_RECORD EXCERPTS:_
────

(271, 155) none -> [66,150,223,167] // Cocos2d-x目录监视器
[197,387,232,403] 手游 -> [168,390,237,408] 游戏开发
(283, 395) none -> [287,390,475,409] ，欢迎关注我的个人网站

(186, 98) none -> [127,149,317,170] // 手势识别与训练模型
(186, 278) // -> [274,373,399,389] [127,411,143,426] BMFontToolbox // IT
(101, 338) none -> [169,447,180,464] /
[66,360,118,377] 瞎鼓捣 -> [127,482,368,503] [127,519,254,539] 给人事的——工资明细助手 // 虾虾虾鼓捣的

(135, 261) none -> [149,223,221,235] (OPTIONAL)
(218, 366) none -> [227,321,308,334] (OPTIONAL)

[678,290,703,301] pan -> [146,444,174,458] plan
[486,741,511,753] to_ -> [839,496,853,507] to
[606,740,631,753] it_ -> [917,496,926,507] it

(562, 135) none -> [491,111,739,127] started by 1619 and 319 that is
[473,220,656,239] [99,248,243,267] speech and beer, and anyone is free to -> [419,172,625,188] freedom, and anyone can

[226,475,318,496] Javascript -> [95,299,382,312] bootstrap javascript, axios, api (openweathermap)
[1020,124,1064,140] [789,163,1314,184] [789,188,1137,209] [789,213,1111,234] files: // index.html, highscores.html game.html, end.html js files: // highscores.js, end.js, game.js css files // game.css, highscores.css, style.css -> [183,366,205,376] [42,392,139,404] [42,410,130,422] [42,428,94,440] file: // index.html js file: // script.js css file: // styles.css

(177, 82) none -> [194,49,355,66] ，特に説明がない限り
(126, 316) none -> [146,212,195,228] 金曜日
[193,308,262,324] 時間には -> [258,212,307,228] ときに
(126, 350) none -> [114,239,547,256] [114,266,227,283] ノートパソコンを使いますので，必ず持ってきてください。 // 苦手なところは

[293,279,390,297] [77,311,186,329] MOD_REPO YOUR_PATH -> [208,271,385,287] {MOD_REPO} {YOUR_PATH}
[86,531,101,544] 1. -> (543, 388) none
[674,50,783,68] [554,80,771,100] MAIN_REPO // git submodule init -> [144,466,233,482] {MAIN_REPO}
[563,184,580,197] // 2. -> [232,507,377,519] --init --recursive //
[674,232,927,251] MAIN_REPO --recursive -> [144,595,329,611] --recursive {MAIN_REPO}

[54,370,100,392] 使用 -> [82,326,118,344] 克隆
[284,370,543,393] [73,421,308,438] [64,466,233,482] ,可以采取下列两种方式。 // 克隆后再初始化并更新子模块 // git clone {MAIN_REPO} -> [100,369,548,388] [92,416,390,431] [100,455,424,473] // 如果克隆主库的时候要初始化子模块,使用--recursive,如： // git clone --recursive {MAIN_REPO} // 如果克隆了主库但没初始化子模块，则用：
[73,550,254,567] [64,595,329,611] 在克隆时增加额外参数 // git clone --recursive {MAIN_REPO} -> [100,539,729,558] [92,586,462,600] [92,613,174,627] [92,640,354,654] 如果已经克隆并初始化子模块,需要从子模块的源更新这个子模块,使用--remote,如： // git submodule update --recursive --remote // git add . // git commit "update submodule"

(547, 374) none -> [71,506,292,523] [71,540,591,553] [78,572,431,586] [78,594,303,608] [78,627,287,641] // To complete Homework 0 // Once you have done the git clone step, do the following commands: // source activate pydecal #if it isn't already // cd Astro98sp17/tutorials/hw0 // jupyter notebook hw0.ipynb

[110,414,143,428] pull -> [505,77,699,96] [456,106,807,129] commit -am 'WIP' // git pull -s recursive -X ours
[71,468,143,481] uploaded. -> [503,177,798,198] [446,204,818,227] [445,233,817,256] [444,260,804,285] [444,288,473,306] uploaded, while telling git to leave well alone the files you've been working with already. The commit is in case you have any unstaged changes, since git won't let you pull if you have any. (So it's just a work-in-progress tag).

────

_EXERCISE GOAL:_
Check each line of the listing above for the string "OPTIONAL" and return those that contain it.

_TASK ANSWER:_
(135, 261) none -> [149,223,221,235] (OPTIONAL)
(218, 366) none -> [227,321,308,334] (OPTIONAL)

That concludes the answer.